Can the Supreme Court Unincorporate the Confrontation Clause in Domestic Violence Cases? And how this relates to Privielges or Immunities.

February 18th, 2010

I came across this article, titled Avoiding Confrontation (H/T Legal Theory Blog) and was struck by one of its proposals. Here is part of the abstract:

While most scholars addressing these concerns have argued that the Court has misinterpreted the Confrontation Clause, this article believes that the Court may very well be right and confrontation doctrine may pose a problem that cannot be reconciled through traditional means. Justice Scalia was correct; perhaps we do need a separate doctrine to address these concerns. The article concludes by proposing the partial unincorporation of the Confrontation Clause as it applies to victims of domestic violence in state courts.

Unincorporation? This is an idea I have never heard of. The author explains further:

This paper has argued that the historical development of the Confrontation doctrine focused on crimes strongly unlike domestic violence and the doctrine is illsuited to address domestic violence. Given that domestic violence and related crimes are only tried in state courts, these concerns could be addressed by not applying the Sixth Amendment against states in all contexts.

Incorporation is purely judge-made law. The Constitution does not directly apply the Confrontation Clause against the states.
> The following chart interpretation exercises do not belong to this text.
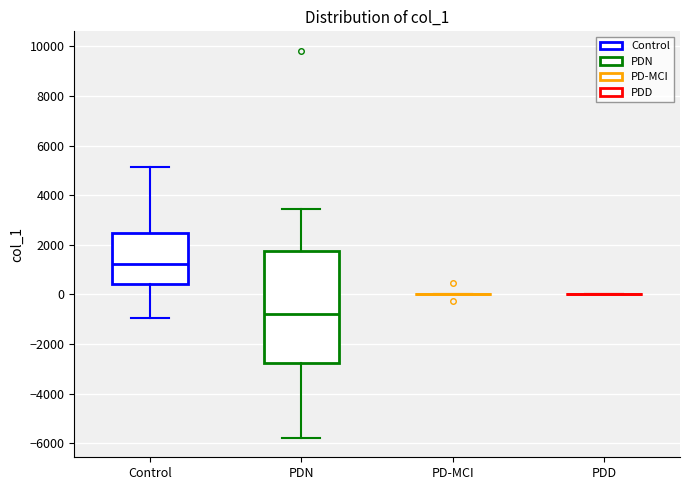

Reading left to right, transcribe this box plot: for each box, give where its median line is, the range the box spans, and where its two whiskers end, as read against the y-axis. The values are not printed on the chart, so give them approximately, as read against the axis.

Control: median 1200, box 400 to 2400, whiskers -1000 to 5200
PDN: median -800, box -2800 to 1800, whiskers -5800 to 3400
PD-MCI: box collapsed to a line at 0, whiskers 0 to 0
PDD: box collapsed to a line at 0, whiskers 0 to 0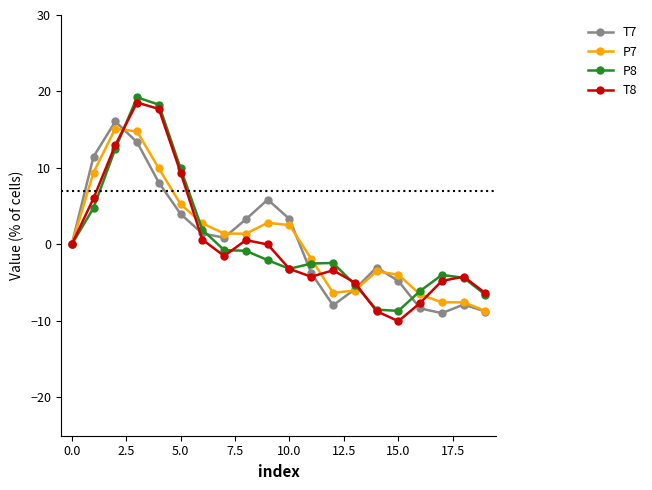

What is the value of the T8 point at the 11th from the left?

-3.2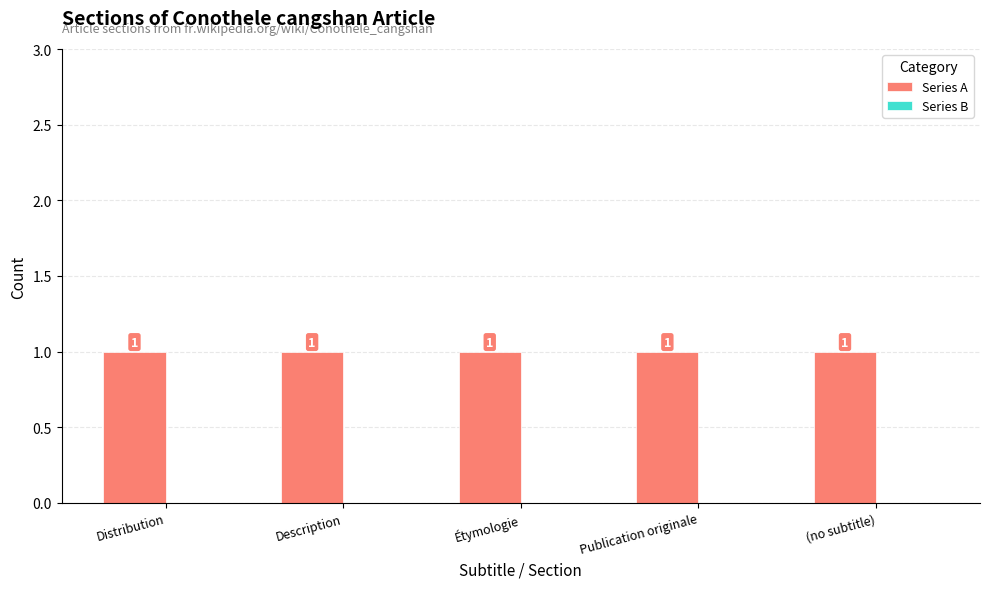

At how many categories does at least one series exceed 0?

5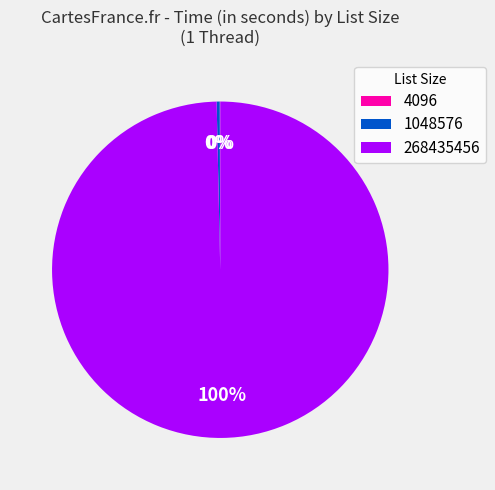

To the nearest percent, what is the difference between the largest and smallest slice percentages?

100%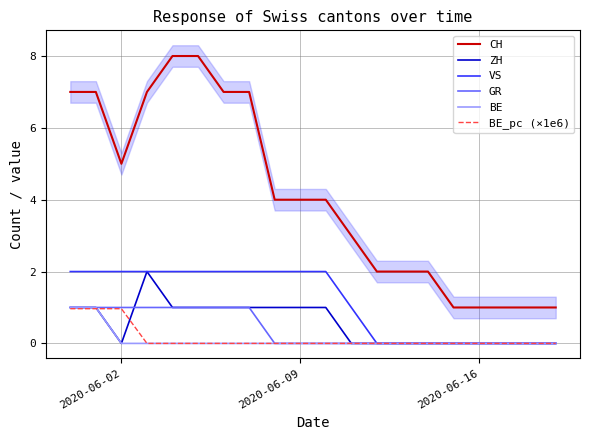

What is the average value of the BE_pc (×1e6) series?

0.1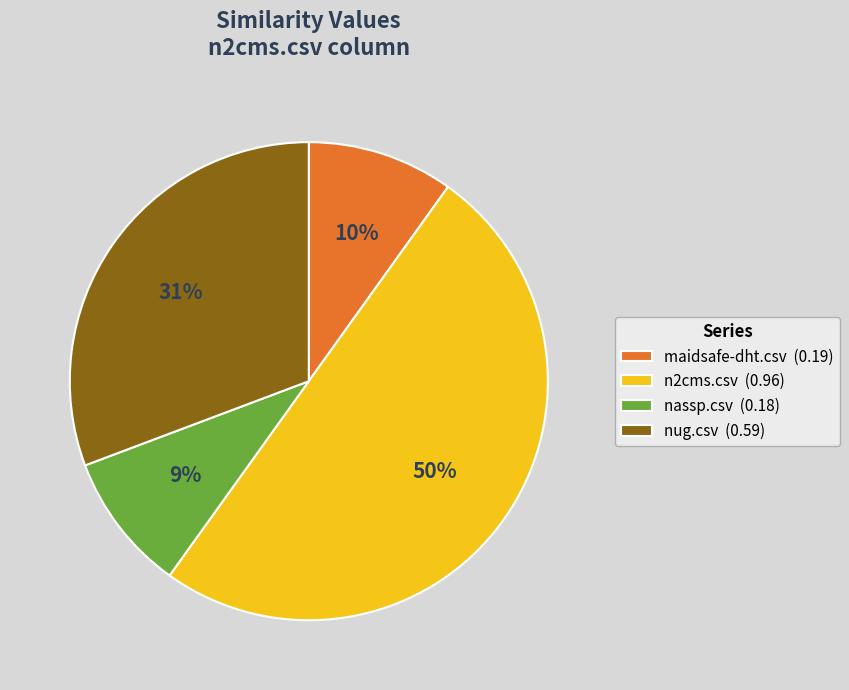

Is it true that nug.csv is 31% of the pie?

True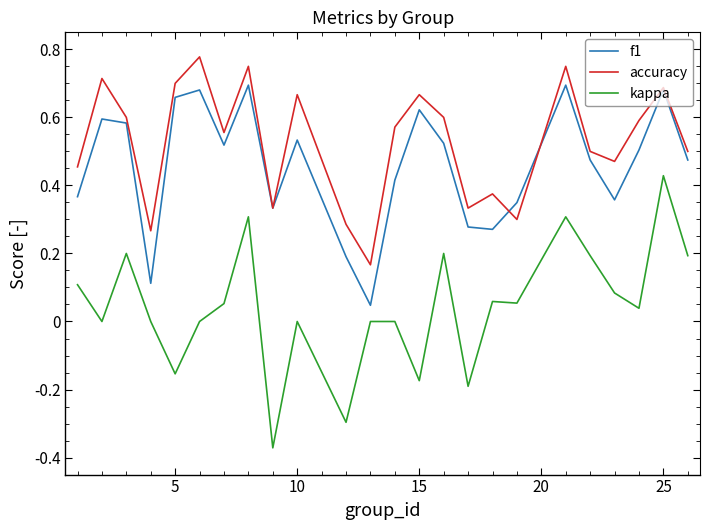

At how many categories does at least one series exceed 0?

24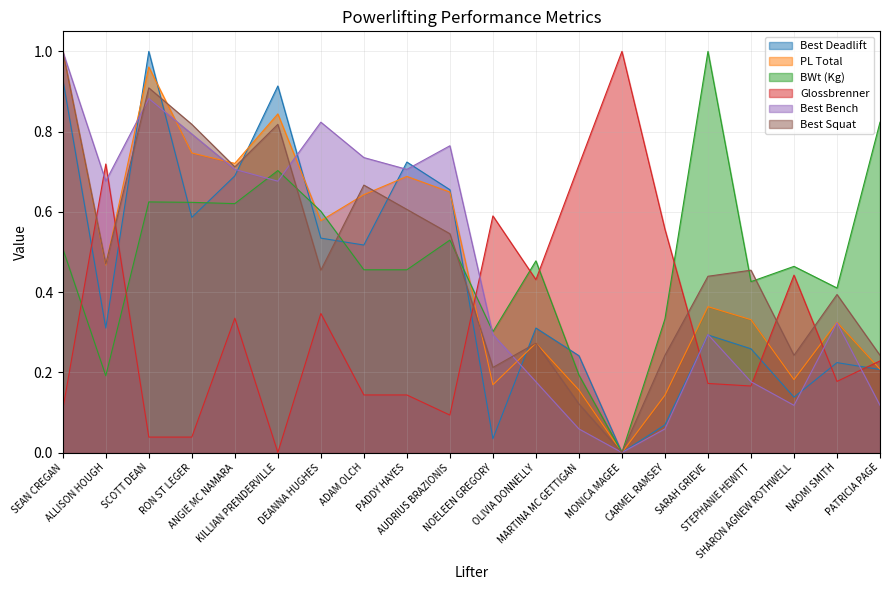

What is the sum of the PL Total values at SHARON AGNEW ROTHWELL and NOELEEN GREGORY?

0.4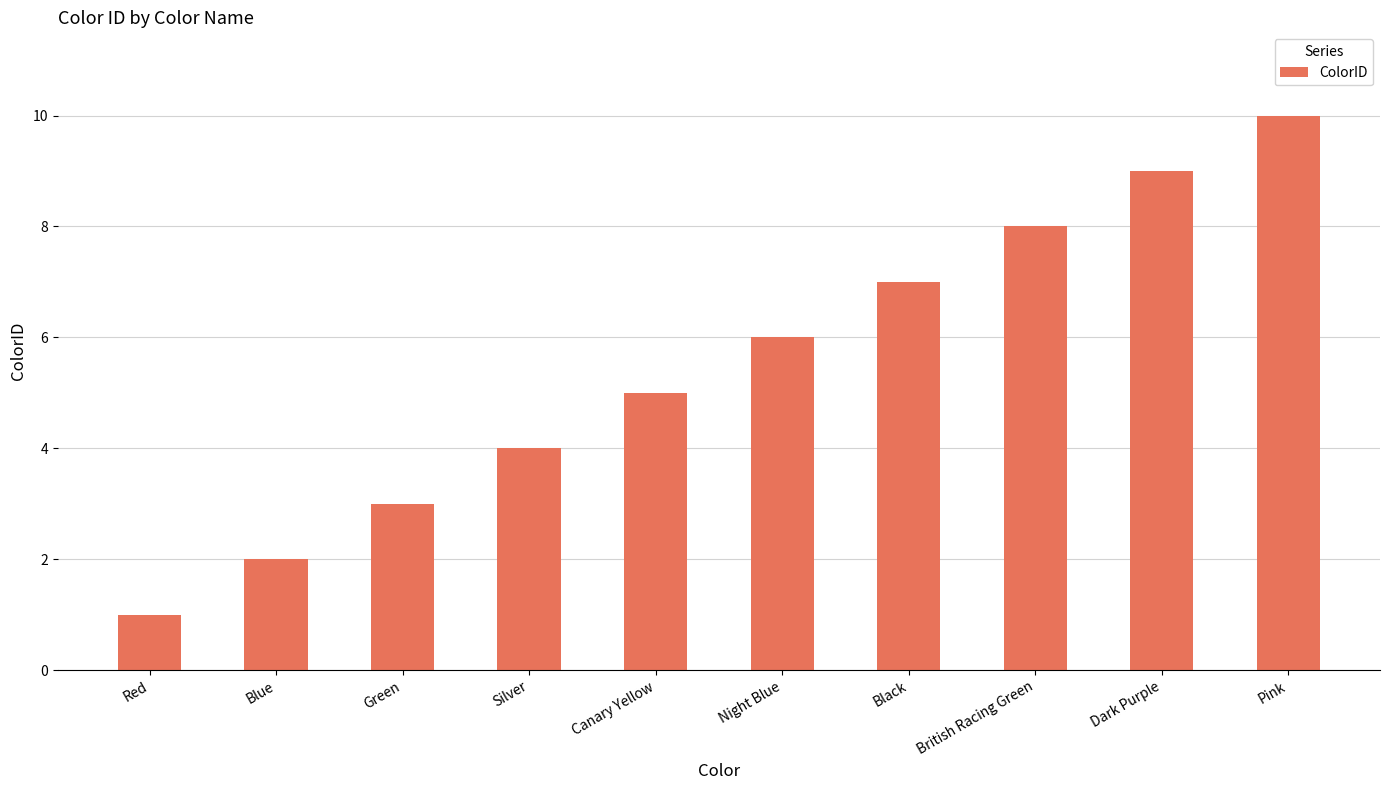

How many values are below 6?

5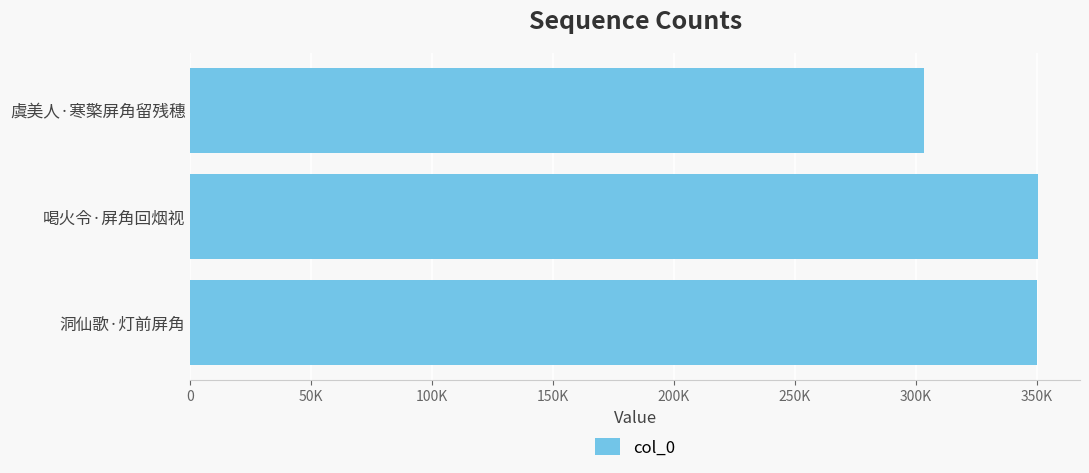

Are the bars horizontal?

Yes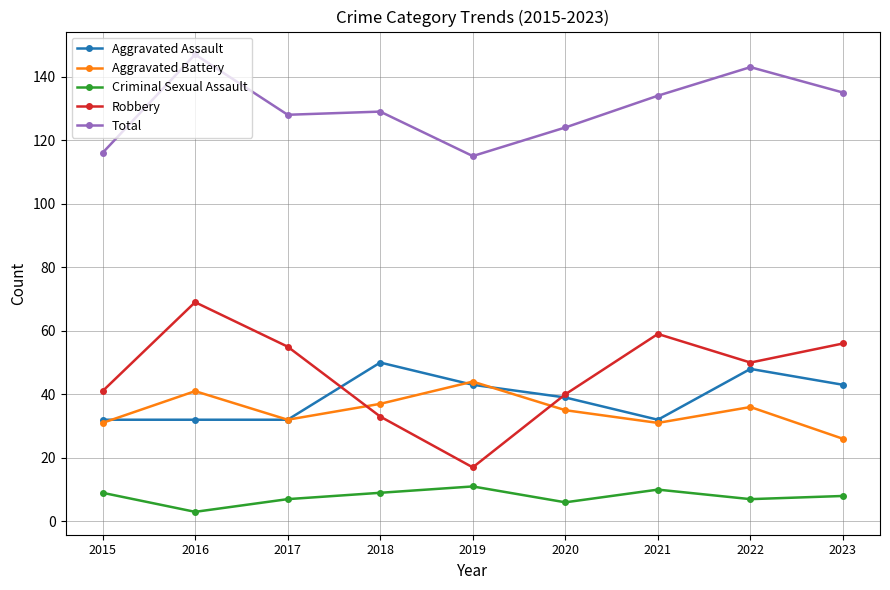

Which category has the highest value in the Robbery series?

2016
If we believe the Court has the power to interpret the Fifth and Fourteenth Amendments to allow for incorporation and reverse incorporation, there is no reason why the Court lacks the power to rule for unincorporation. Unincorporation would require no legislative effort or constitutional amendment, but merely a court ruling.216

….

Finally, there is a real concern that beginning this process of unincorporation could lead to deeply problematic results. Such a move could potentially “open a can of worms” and result in the Court stripping defendants of important rights in other areas. This is why the most narrow case is argued and only after a careful examination of showing why the doctrine is incommensurate with a substantial interest in justice.

FN216- Of course the likelihood of such a ruling is independent from the mechanism by which it could occur.

I find this reasoning rather conclusory, and with no citations to precedents in which the Supreme Court has ever done this before. I’m not quite sure how “substantial justice” makes any difference as to the interpretation of the Constitution.  So I’m not persuaded from a practical perspective.

But, from a purely theoretical perspective, the doctrine of “Unincorporation” could be used to right many of the misteps the Court has taken through its substantive due process selective incorporation doctrine. By unincorporating rights under the due process clause, and re-incorporating the right through the Privileges or Immunities Clause, which I argue is the much more historically accurate approach, the Supreme Court could take great steps to align our modern Constitutional jurisprudence with the original meaning of the 14th Amendment.

Now, I see absolutely zero chance of this ever happening. What this author terms a “can of worms” would be more like a Pandora’s Box. Opening up a century of precedents for reconsideration would wreak havoc on stare decisis and our entire constitutional law jurisprudence. For that reason, I would be happy if SCOTUS chose to properly extend the right to keep and bear arms through the privileges or immunities clause. But, this concept of unincorporation is an interesting thought experiment.